The point of departure for Carine and Elisabeth Krecké’s project is an image found by chance on Google Street View. It shows a man armed with an assault rifle crossing the street with a determined step while looking straight into the lens of the Google vehicle’s camera. The hypotheses stemming from this “found” document then proceeded to nourish the photographic chronicle that brought them to Rapid City. Beneath this small Dakota town’s veneer of tranquility, there soon unfolds an historical context of extreme violence: not far away is the site of the Wounded Knee massacre, as well as the Amerindian reservation of Pine Ridge, synonymous with segregation, unemployment and disgraceful living conditions. It is this zone on the fringes of the American dream, one even partially excluded by the cameras of Google, that is to become the object of their investigation in the field. The discourse is established via the interweaving of polymorphous documents of various origins: archival excerpts, interviews, drawings, photos, videos and sound recordings. Over and above its chosen intention, Dakotagate follows up a critical questioning on the photographic medium itself.
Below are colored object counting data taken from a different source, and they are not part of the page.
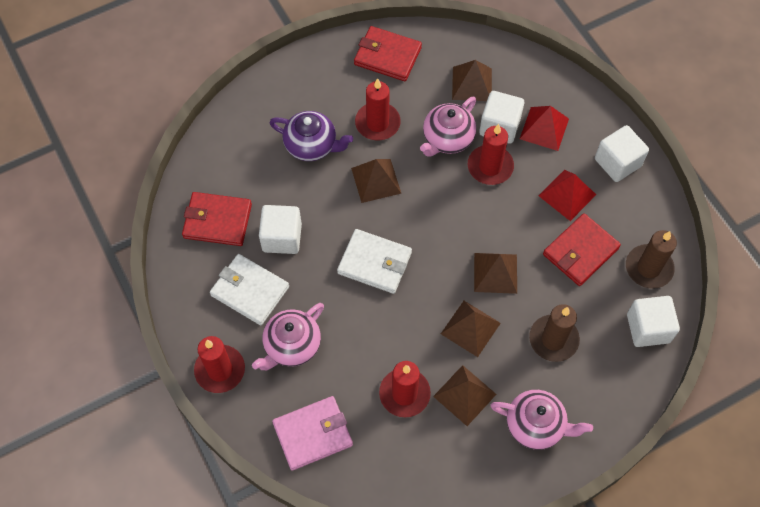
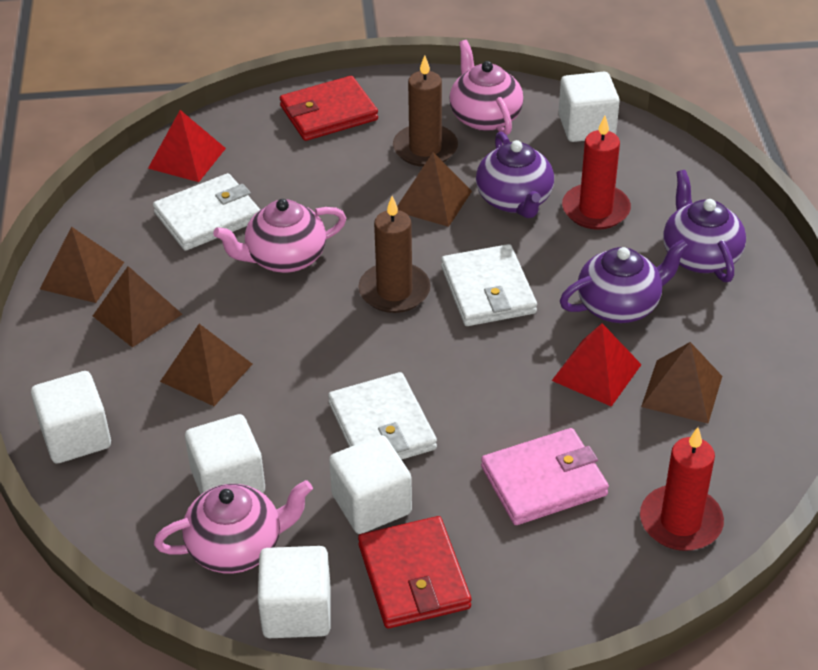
purple teapot: [269,111,353,161] = 1 -> [476,132,554,218] [560,239,689,323] [663,170,746,282] = 3
red candle: [194,336,245,393] [355,78,401,141] [379,361,431,417] [468,124,514,185] = 4 -> [562,116,631,230] [640,427,724,551] = 2
red wallet: [182,192,252,246] [354,26,422,81] [543,213,621,286] = 3 -> [280,76,378,141] [358,516,471,628] = 2
white cube: [259,205,302,254] [479,91,524,144] [595,125,649,182] [627,296,680,347] = 4 -> [31,371,111,464] [185,414,265,495] [258,546,331,638] [329,435,412,534] [558,72,620,142] = 5
white wallet: [210,254,289,325] [337,229,412,294] = 2 -> [153,173,260,251] [328,372,437,460] [441,244,537,326] = 3

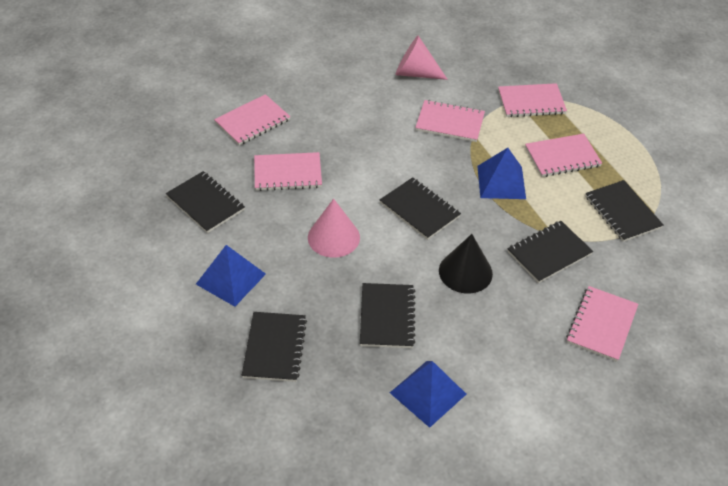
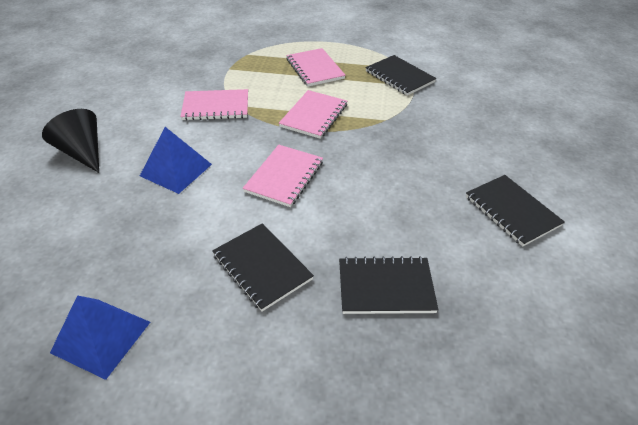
black notebook: [166,171,245,233] [242,312,307,382] [360,283,415,348] [380,177,461,240] [507,221,593,283] [585,180,664,242] = 6 -> [212,223,314,311] [339,256,438,314] [365,55,436,96] [466,175,565,247] = 4
blue pyramid: [196,245,266,307] [390,361,466,428] [477,148,526,199] = 3 -> [50,295,150,380] [140,127,212,194] = 2
pink cone: [308,199,360,258] [395,36,448,80] = 2 -> none = 0
pink notebook: [214,94,291,146] [254,152,322,191] [415,100,485,142] [498,83,567,117] [525,134,602,177] [566,286,638,362] = 6 -> [180,89,248,120] [243,145,323,207] [279,90,347,139] [286,48,346,87] = 4

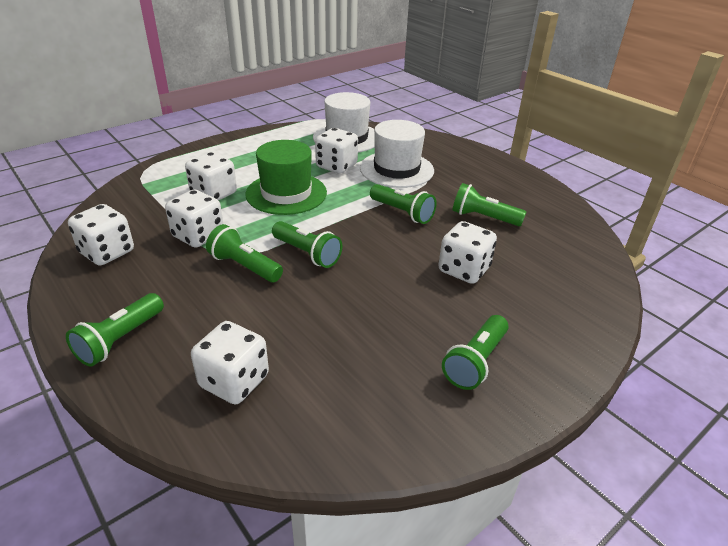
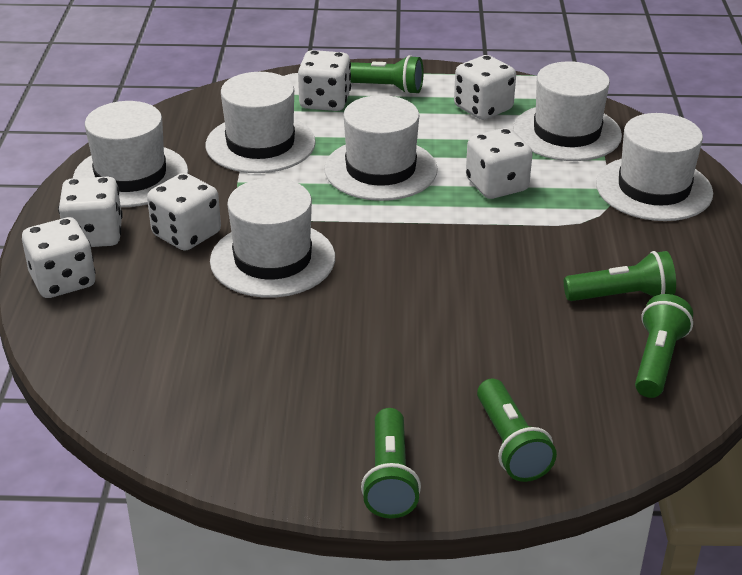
green flashlight: [66,293,164,367] [206,224,283,282] [272,221,342,268] [370,184,437,224] [442,315,508,390] [452,183,526,226] = 6 -> [350,55,424,94] [361,408,421,518] [477,379,557,482] [564,251,676,301] [635,294,693,398] = 5
green hat: [245,140,327,215] = 1 -> none = 0
white hat: [313,92,375,152] [360,120,434,188] = 2 -> [73,101,188,207] [206,72,316,173] [210,178,335,298] [324,95,438,201] [513,61,622,161] [596,113,713,221] = 6

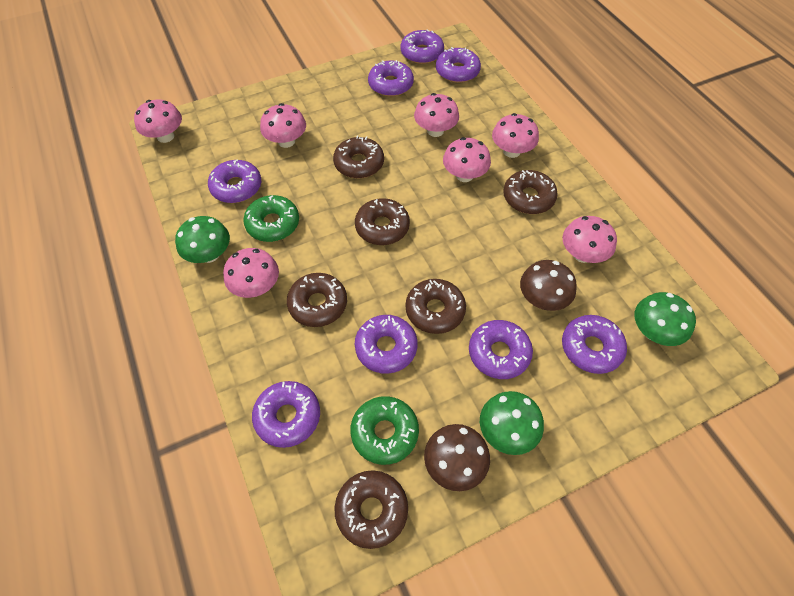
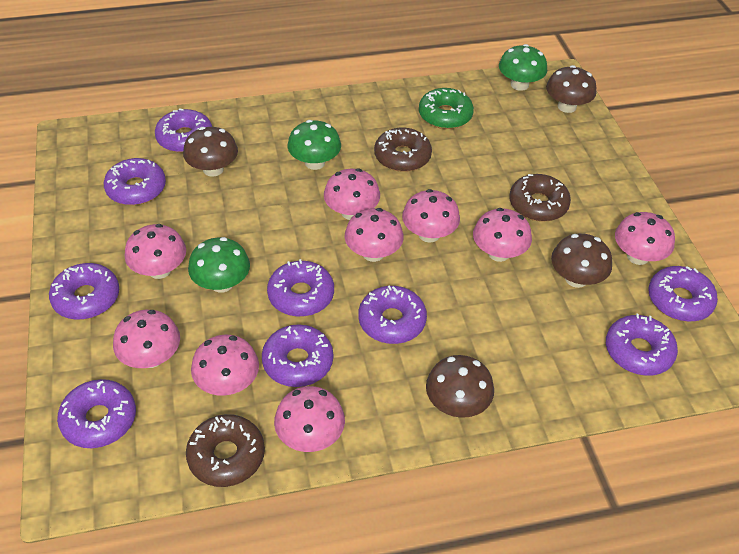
brown donut: [287,273,347,327] [333,135,384,178] [334,470,408,549] [355,198,410,245] [405,279,466,334] [503,170,558,214] = 6 -> [186,414,265,487] [374,128,432,172] [509,174,571,222] = 3
brown mushroom: [424,424,490,491] [520,260,577,311] = 2 -> [183,127,238,177] [426,355,494,418] [546,65,596,113] [551,233,612,288] = 4
green donut: [243,195,299,242] [350,396,419,465] = 2 -> [419,88,474,129] = 1
pink mushroom: [134,99,182,143] [223,248,279,298] [260,103,306,148] [414,93,459,137] [443,137,491,182] [492,113,539,158] [562,216,617,263] = 7 -> [113,310,180,368] [125,224,186,279] [191,335,259,395] [274,386,345,452] [324,168,380,220] [345,208,404,262] [402,189,460,243] [473,208,532,262] [615,212,675,265] = 9
purple donut: [208,160,261,203] [252,381,320,448] [355,315,418,374] [368,60,414,97] [401,30,444,64] [436,47,481,83] [469,320,533,379] [562,315,627,374] = 8 -> [49,263,119,320] [57,379,136,448] [104,158,166,205] [155,108,212,153] [262,324,333,387] [267,259,334,317] [358,285,427,344] [606,314,678,376] [648,266,718,322] = 9

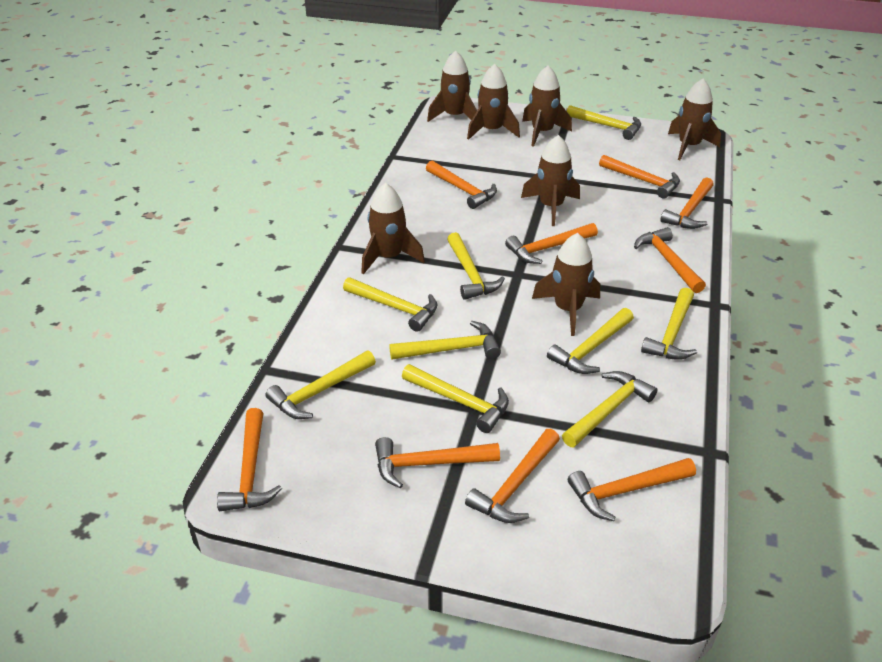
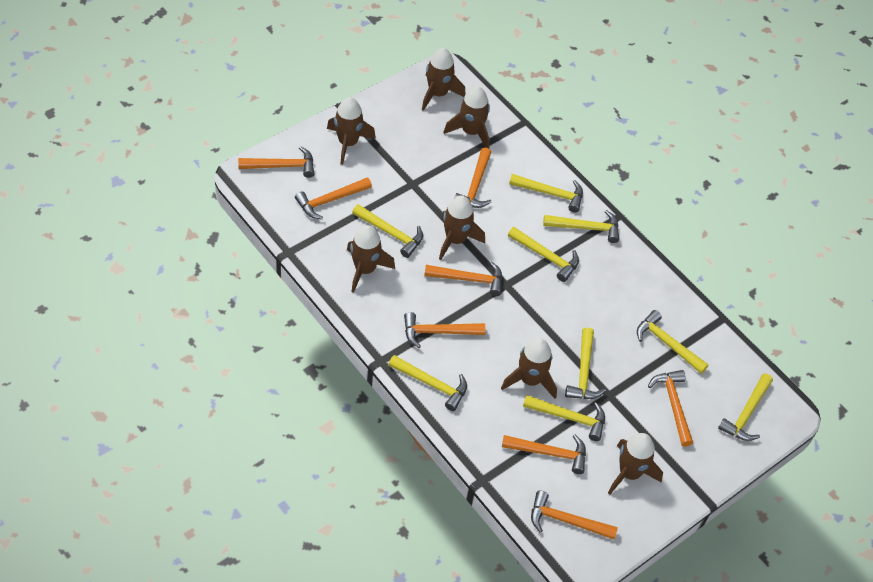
orange hammer: [217,408,282,511] [375,437,500,488] [426,160,497,209] [465,429,560,523] [505,223,598,264] [568,458,696,521] [599,155,680,199] [634,227,706,293] [660,177,714,229] = 9 -> [238,146,315,178] [295,177,372,219] [404,312,485,348] [424,261,502,296] [454,148,491,208] [502,434,586,474] [531,491,618,540] [648,370,693,447] = 8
On the one hand the artists exploit a certain kind of document, the images gathered by Google Street view, that one could qualify as a new genre of street photography. On the other hand, they question the process of the fabrication of a narrative by way of the image. So while a pure literal image probably cannot exist, what are the recognizable limits of the “constructed” within a photojournalistic document or an image of war?
Whether injecting an element of fiction into a depiction of reality or building a story from the starting point of the real, Fremd Gang highlights these constant shifts and asks to what degree the real can be feasibly replayed. Its worth for the process of creation, the following of a conceptual grid, makes photography a relevant contemporary tool, which offers a fruitful terrain for new discourse and different understandings.